Set down the line containing "de 17 mil alumnos." and each line after it through the last line of the records, exactly, leaving pictures out.

## Material provided
● ● ● ●
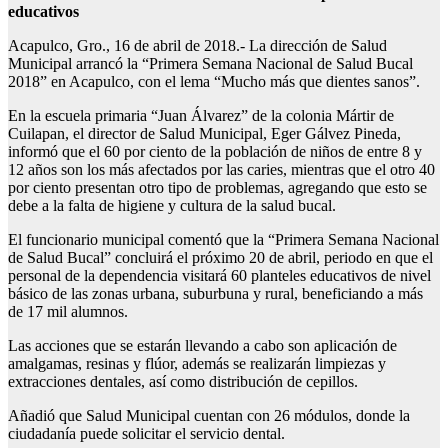
educativos
Acapulco, Gro., 16 de abril de 2018.- La dirección de Salud
Municipal arrancó la “Primera Semana Nacional de Salud Bucal
2018” en Acapulco, con el lema “Mucho más que dientes sanos”.
En la escuela primaria “Juan Álvarez” de la colonia Mártir de
Cuilapan, el director de Salud Municipal, Eger Gálvez Pineda,
informó que el 60 por ciento de la población de niños de entre 8 y
12 años son los más afectados por las caries, mientras que el otro 40
por ciento presentan otro tipo de problemas, agregando que esto se
debe a la falta de higiene y cultura de la salud bucal.
El funcionario municipal comentó que la “Primera Semana Nacional
de Salud Bucal” concluirá el próximo 20 de abril, periodo en que el
personal de la dependencia visitará 60 planteles educativos de nivel
básico de las zonas urbana, suburbuna y rural, beneficiando a más
de 17 mil alumnos.
Las acciones que se estarán llevando a cabo son aplicación de
amalgamas, resinas y flúor, además se realizarán limpiezas y
extracciones dentales, así como distribución de cepillos.
Añadió que Salud Municipal cuentan con 26 módulos, donde la
ciudadanía puede solicitar el servicio dental.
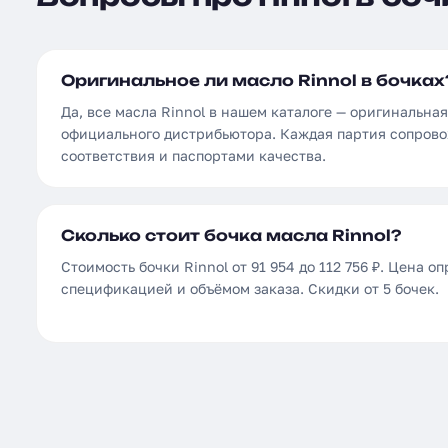
Оригинальное ли масло Rinnol в бочках
Да, все масла Rinnol в нашем каталоге — оригинальна
официального дистрибьютора. Каждая партия сопров
соответствия и паспортами качества.
Сколько стоит бочка масла Rinnol?
Стоимость бочки Rinnol от 91 954 до 112 756 ₽. Цена о
спецификацией и объёмом заказа. Скидки от 5 бочек.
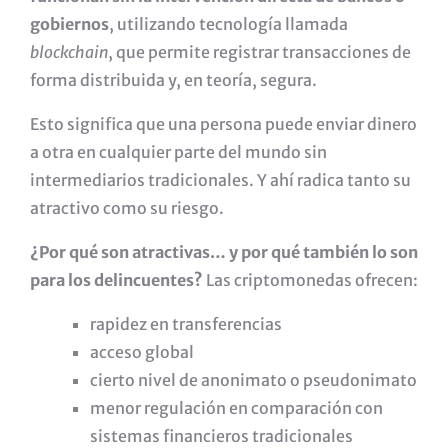
gobiernos
, utilizando tecnología llamada
blockchain
, que permite registrar transacciones de
forma distribuida y, en teoría, segura.
Esto significa que una persona puede enviar dinero
a otra en cualquier parte del mundo sin
intermediarios tradicionales. Y ahí radica tanto su
atractivo como su riesgo.
¿Por qué son atractivas… y por qué también lo son
para los delincuentes?
Las criptomonedas ofrecen:
rapidez en transferencias
acceso global
cierto nivel de anonimato o pseudonimato
menor regulación en comparación con
sistemas financieros tradicionales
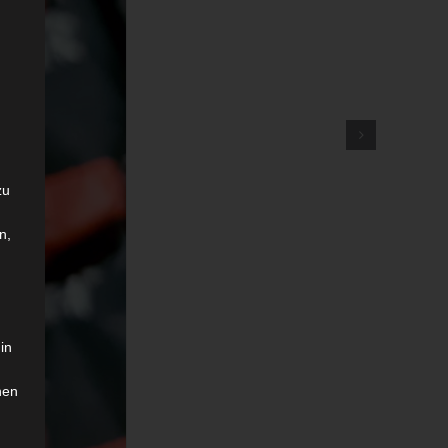
zu
n,
in
hen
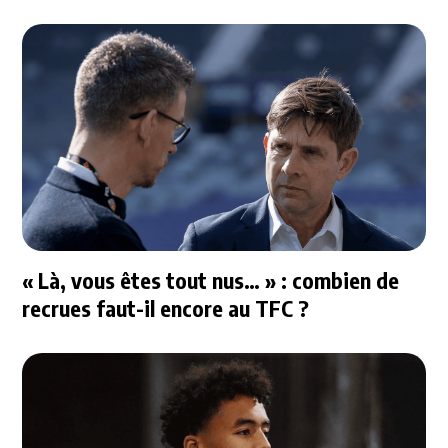
« Là, vous êtes tout nus… » : combien de
recrues faut-il encore au TFC ?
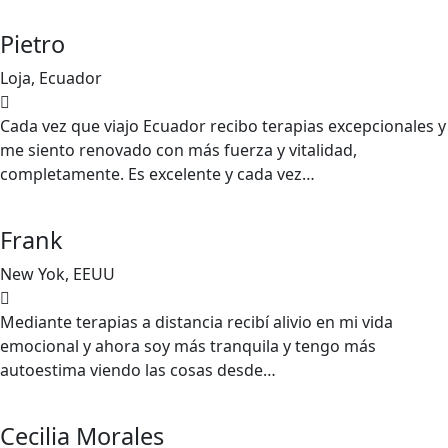
Pietro
Loja, Ecuador
Cada vez que viajo Ecuador recibo terapias excepcionales y
me siento renovado con más fuerza y vitalidad,
completamente. Es excelente y cada vez…
Frank
New Yok, EEUU
Mediante terapias a distancia recibí alivio en mi vida
emocional y ahora soy más tranquila y tengo más
autoestima viendo las cosas desde…
Cecilia Morales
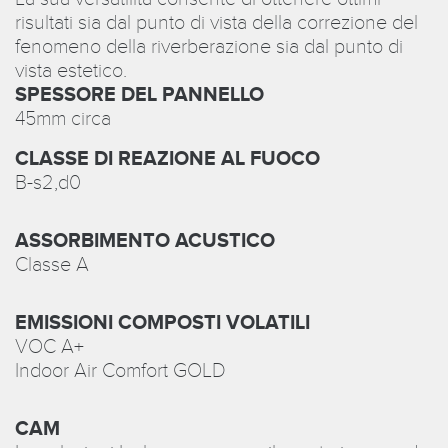
risultati sia dal punto di vista della correzione del
fenomeno della riverberazione sia dal punto di
vista estetico.
SPESSORE DEL PANNELLO
45mm circa
CLASSE DI REAZIONE AL FUOCO
B-s2,d0
ASSORBIMENTO ACUSTICO
Classe A
EMISSIONI COMPOSTI VOLATILI
VOC A+
Indoor Air Comfort GOLD
CAM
● ● ● ●
## Output
de 17 mil alumnos.
Las acciones que se estarán llevando a cabo son aplicación de
amalgamas, resinas y flúor, además se realizarán limpiezas y
extracciones dentales, así como distribución de cepillos.
Añadió que Salud Municipal cuentan con 26 módulos, donde la
ciudadanía puede solicitar el servicio dental.
Оригинальное ли масло Rinnol в бочках
Да, все масла Rinnol в нашем каталоге — оригинальна
официального дистрибьютора. Каждая партия сопров
соответствия и паспортами качества.
Сколько стоит бочка масла Rinnol?
Стоимость бочки Rinnol от 91 954 до 112 756 ₽. Цена о
спецификацией и объёмом заказа. Скидки от 5 бочек.
gobiernos
, utilizando tecnología llamada
blockchain
, que permite registrar transacciones de
forma distribuida y, en teoría, segura.
Esto significa que una persona puede enviar dinero
a otra en cualquier parte del mundo sin
intermediarios tradicionales. Y ahí radica tanto su
atractivo como su riesgo.
¿Por qué son atractivas… y por qué también lo son
para los delincuentes?
Las criptomonedas ofrecen:
rapidez en transferencias
acceso global
cierto nivel de anonimato o pseudonimato
menor regulación en comparación con
sistemas financieros tradicionales
zu
n,
in
hen
« Là, vous êtes tout nus… » : combien de
recrues faut-il encore au TFC ?
Pietro
Loja, Ecuador
Cada vez que viajo Ecuador recibo terapias excepcionales y
me siento renovado con más fuerza y vitalidad,
completamente. Es excelente y cada vez…
Frank
New Yok, EEUU
Mediante terapias a distancia recibí alivio en mi vida
emocional y ahora soy más tranquila y tengo más
autoestima viendo las cosas desde…
Cecilia Morales
risultati sia dal punto di vista della correzione del
fenomeno della riverberazione sia dal punto di
vista estetico.
SPESSORE DEL PANNELLO
45mm circa
CLASSE DI REAZIONE AL FUOCO
B-s2,d0
ASSORBIMENTO ACUSTICO
Classe A
EMISSIONI COMPOSTI VOLATILI
VOC A+
Indoor Air Comfort GOLD
CAM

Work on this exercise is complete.